The New York State Police reported that a state trooper died while engaged in a training exercise that took place in a western New York state park, according to an article in the Syracuse Post Standard.
If this happens to you or someone you know, then you may be eligible to file a workers compensation claim for death benefits. If the death was the result of reckless or negligent conduct by another, then you may also be eligible to file a wrongful death lawsuit.
Details of the Upstate NY Accident
According to a report in Syracuse.com, 44-year-old Ross M. Riley, a “decorated state trooper,” fell approximately 30 feet from a ledge in Letchworth State Park before landing in Wolf Creek. The state park is located in Wyoming County, NY. The article indicates that Riley fell “during a high angle rescue training exercise.”
The police continue to look into the events surrounding the accident. According to the New York State Police Superintendent Joseph D’Amico, they will “be looking at all aspects of the fall [to] ultimately determine what occurred.”
Thoughts and prayers to the family and friends of NYS Trooper Ross M. Riley http://t.co/WQwMrbEaDE
— PCDES Trainer (@PCDEStrainer) November 21, 2013
Wrongful Death & Workers’ Compensation Death Benefits
In New York, a surviving spouse or minor children can receive workers compensation death benefits when their loved one dies “from a compensable injury,” according to the New York State Workers’ Compensation Board. In cases where a single individual dies without children, then parents or other close relatives may be able to receive some compensation.
In general, the amount of money is equal to a portion of the deceased’s average weekly earnings from the year before the accident occurred.
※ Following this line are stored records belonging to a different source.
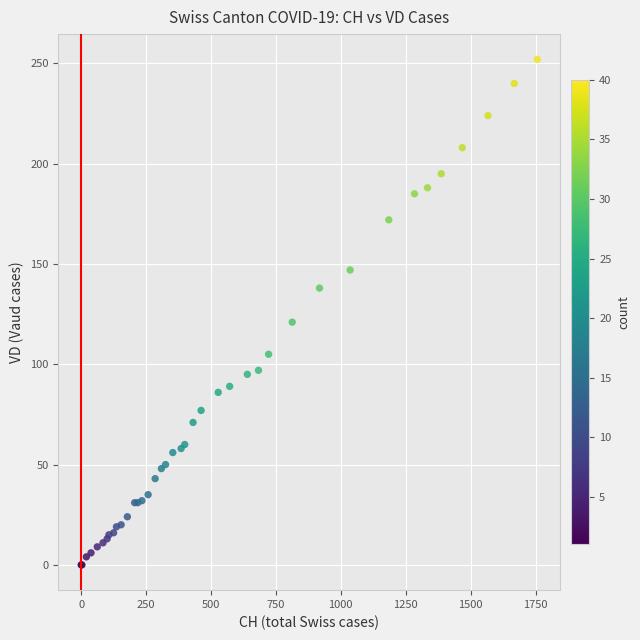

What Y value in the scatter plot is closest to 126?

121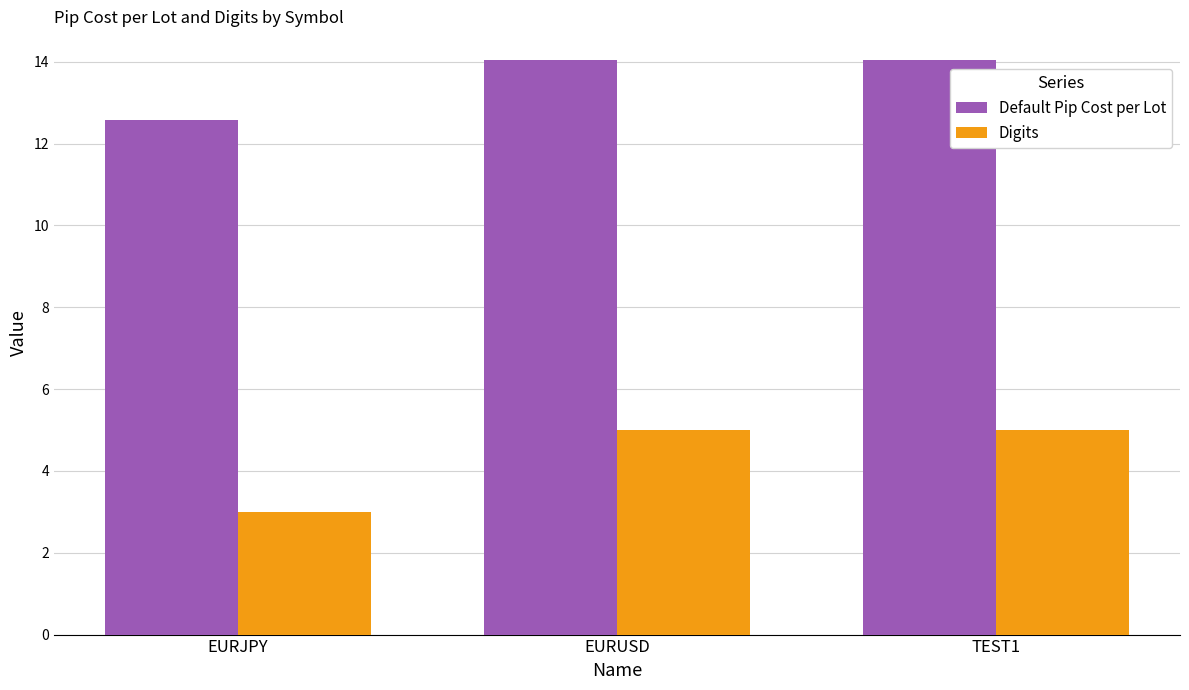

What are all the series names shown in the legend?

Default Pip Cost per Lot, Digits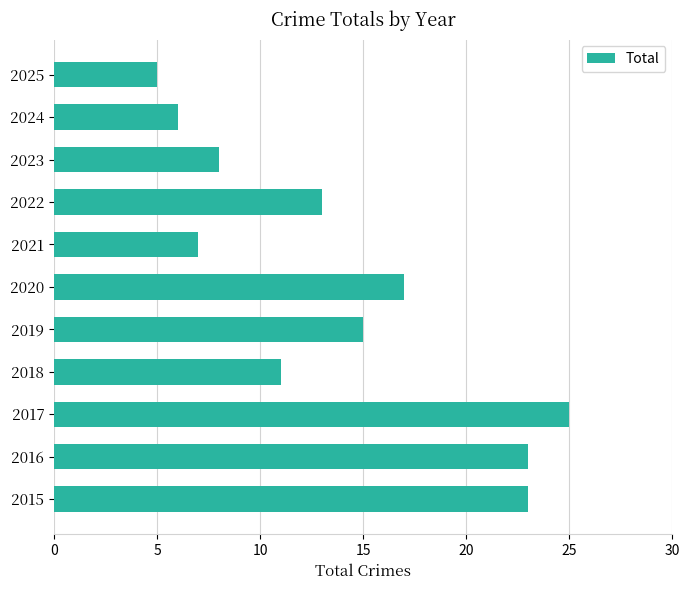

Between 2020 and 2025, which is larger?

2020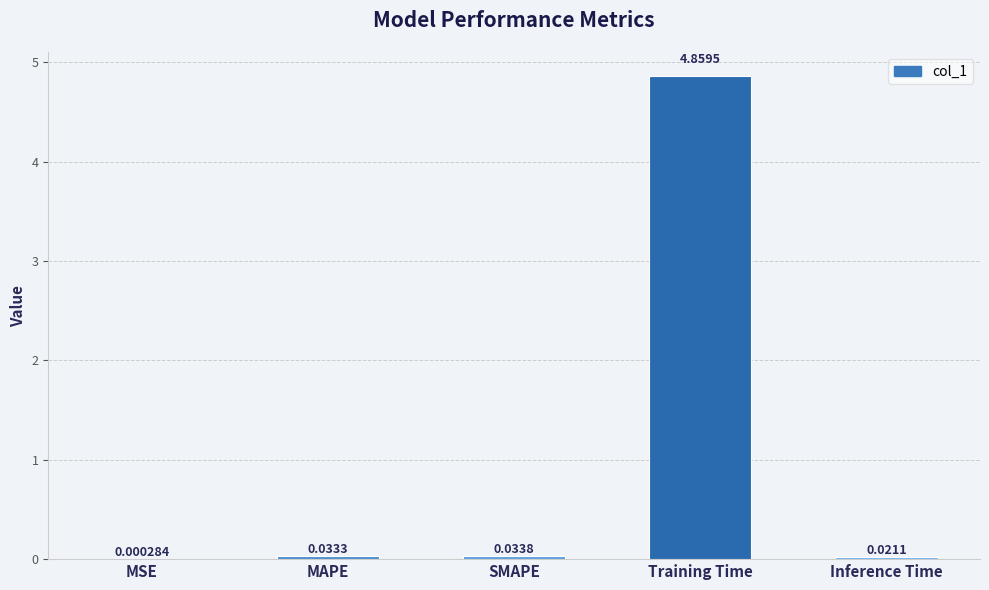

Which has a higher value, Training Time or MAPE?

Training Time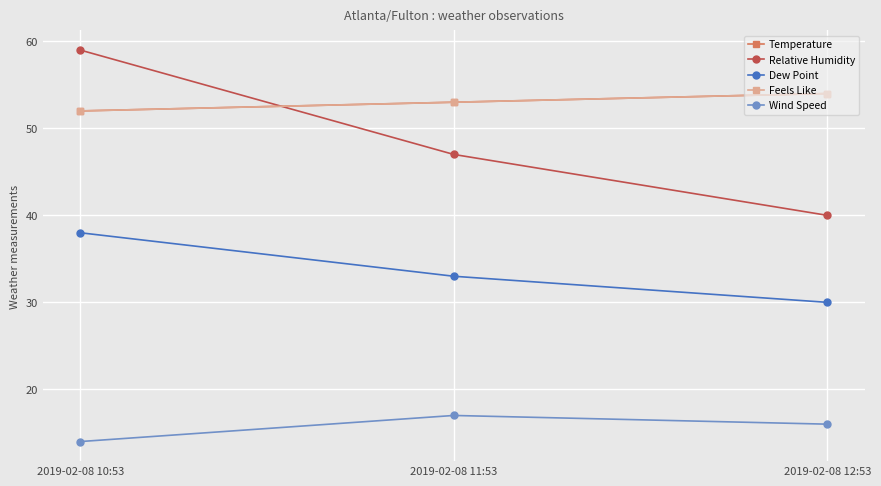

Reading left to right, list all the values displayed in this chart.

Temperature: 2019-02-08 10:53=52	2019-02-08 11:53=53	2019-02-08 12:53=54
Relative Humidity: 2019-02-08 10:53=59	2019-02-08 11:53=47	2019-02-08 12:53=40
Dew Point: 2019-02-08 10:53=38	2019-02-08 11:53=33	2019-02-08 12:53=30
Feels Like: 2019-02-08 10:53=52	2019-02-08 11:53=53	2019-02-08 12:53=54
Wind Speed: 2019-02-08 10:53=14	2019-02-08 11:53=17	2019-02-08 12:53=16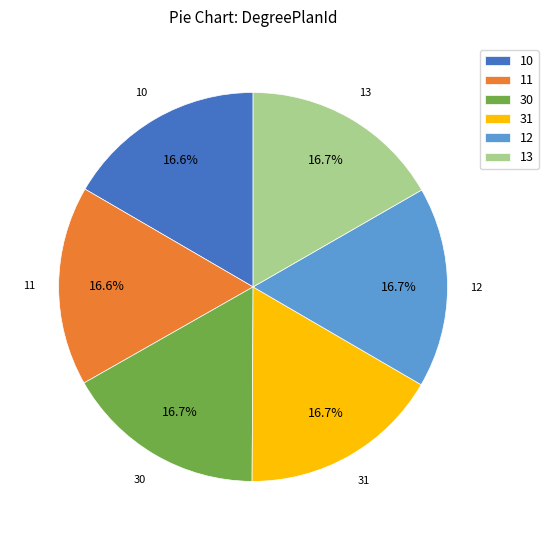

Combined, do 12 and 10 account for over 50%?

No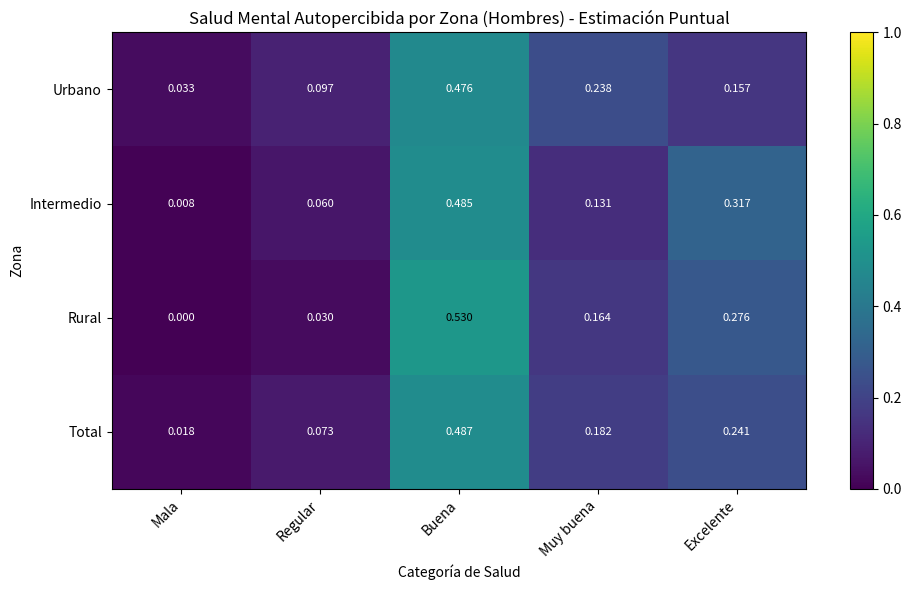

Which series has the largest range (max minus min)?

Rural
Unfortunately, there is a “weekly maximum” death benefit allowable under state law. That means that some families may be drastically affected even with this support.
For that reason, it is important to remember that you may also be eligible for additional compensation if you are able to file a wrongful death claim. When another party’s negligence leads to someone else’s death, the decedent’s family members can recover compensatory damages via civil lawsuit. These include recovery for two forms of damages- economic loss and the conscious pain and suffering of the deceased. As with the worker’s compensation system, recovery is usually limited to surviving spouses or children. But if those parties do not exist, then other relatives (parents, siblings, grandparents) may be able to step in and ensure accountability.
— ILoveMyTroops Too! (@ilovemytroops2) November 21, 2013
It is critical to remember that the workers’ compensation support is granted on different grounds than compensation via a civil lawsuit for wrongful death. In other words, workers’ compensation is intended to be an automatic safety net for fatal work injuries, regardless of the nature of the incident. Conversely, a wrongful death lawsuit requires a showing of negligence on the part of another party. Receiving workers compensation death benefits does not automatically mean that one will receive a wrongful death award. An attorney can explain whether the facts of your case warrant pursuing the lawsuit option.